### ACTIVITY
Update the rows below by replacing every "2026-08-08" with "2026-08-09" and leaving all other text unchanged. Omit the pictures from your answer.

SOURCE DATA: Begin

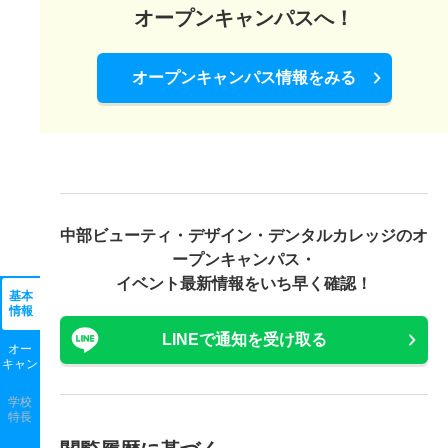
オープンキャンパスへ！
オープンキャンパス情報をみる
中部ビューティ・デザイン・デンタルカレッジの
オ
ープンキャンパス・
イベント最新情報をいち早く確認！
基本
情報
LINEで通知を受け取る
オー
キャン
学校
特長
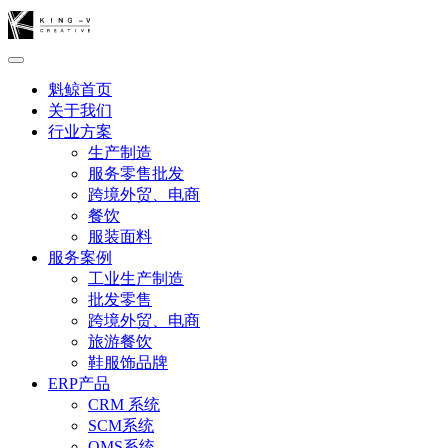
魁鲸首页
关于我们
行业方案
生产制造
服务零售批发
跨境外贸、电商
餐饮
服装面料
服务案例
工业生产制造
批发零售
跨境外贸、电商
旅游餐饮
鞋服饰品牌
ERP产品
CRM 系统
SCM系统
OMS系统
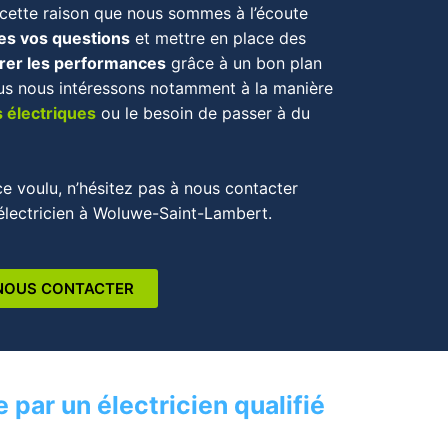
 cette raison que nous sommes à l’écoute
es vos questions
et mettre en place des
rer les performances
grâce à un bon plan
us nous intéressons notamment à la manière
s électriques
ou le besoin de passer à du
ice voulu, n’hésitez pas à nous contacter
électricien
à
Woluwe-Saint-Lambert
.
NOUS CONTACTER
 par un électricien qualifié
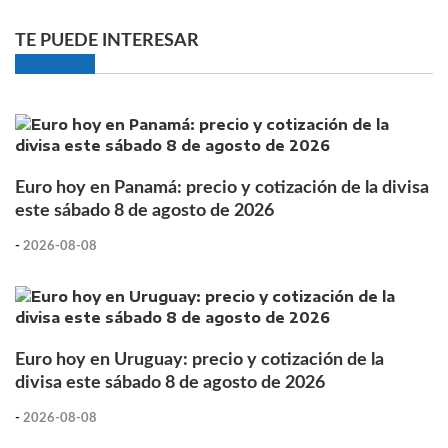
TE PUEDE INTERESAR
Euro hoy en Panamá: precio y cotización de la divisa
este sábado 8 de agosto de 2026
-
2026-08-08
Euro hoy en Uruguay: precio y cotización de la
divisa este sábado 8 de agosto de 2026
-
2026-08-08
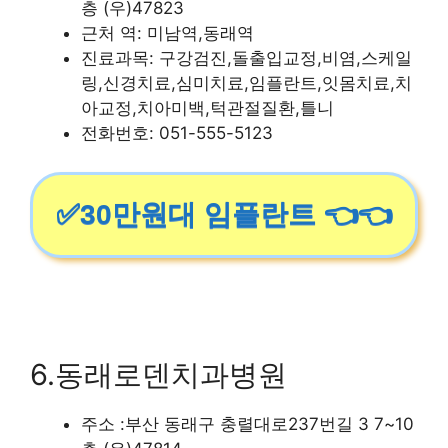
층 (우)47823
근처 역: 미남역,동래역
진료과목: 구강검진,돌출입교정,비염,스케일
링,신경치료,심미치료,임플란트,잇몸치료,치
아교정,치아미백,턱관절질환,틀니
전화번호: 051-555-5123
✅30만원대 임플란트 👈👈
6.동래로덴치과병원
주소 :부산 동래구 충렬대로237번길 3 7~10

SOURCE DATA: End

### RESPONSE BOX
オープンキャンパスへ！
オープンキャンパス情報をみる
中部ビューティ・デザイン・デンタルカレッジの
オ
ープンキャンパス・
イベント最新情報をいち早く確認！
基本
情報
LINEで通知を受け取る
オー
キャン
学校
特長
魁鲸首页
关于我们
行业方案
生产制造
服务零售批发
跨境外贸、电商
餐饮
服装面料
服务案例
工业生产制造
批发零售
跨境外贸、电商
旅游餐饮
鞋服饰品牌
ERP产品
CRM 系统
SCM系统
OMS系统
 cette raison que nous sommes à l’écoute
es vos questions
et mettre en place des
rer les performances
grâce à un bon plan
us nous intéressons notamment à la manière
s électriques
ou le besoin de passer à du
ice voulu, n’hésitez pas à nous contacter
électricien
à
Woluwe-Saint-Lambert
.
NOUS CONTACTER
 par un électricien qualifié
TE PUEDE INTERESAR
Euro hoy en Panamá: precio y cotización de la divisa
este sábado 8 de agosto de 2026
-
2026-08-09
Euro hoy en Uruguay: precio y cotización de la
divisa este sábado 8 de agosto de 2026
-
2026-08-09
층 (우)47823
근처 역: 미남역,동래역
진료과목: 구강검진,돌출입교정,비염,스케일
링,신경치료,심미치료,임플란트,잇몸치료,치
아교정,치아미백,턱관절질환,틀니
전화번호: 051-555-5123
✅30만원대 임플란트 👈👈
6.동래로덴치과병원
주소 :부산 동래구 충렬대로237번길 3 7~10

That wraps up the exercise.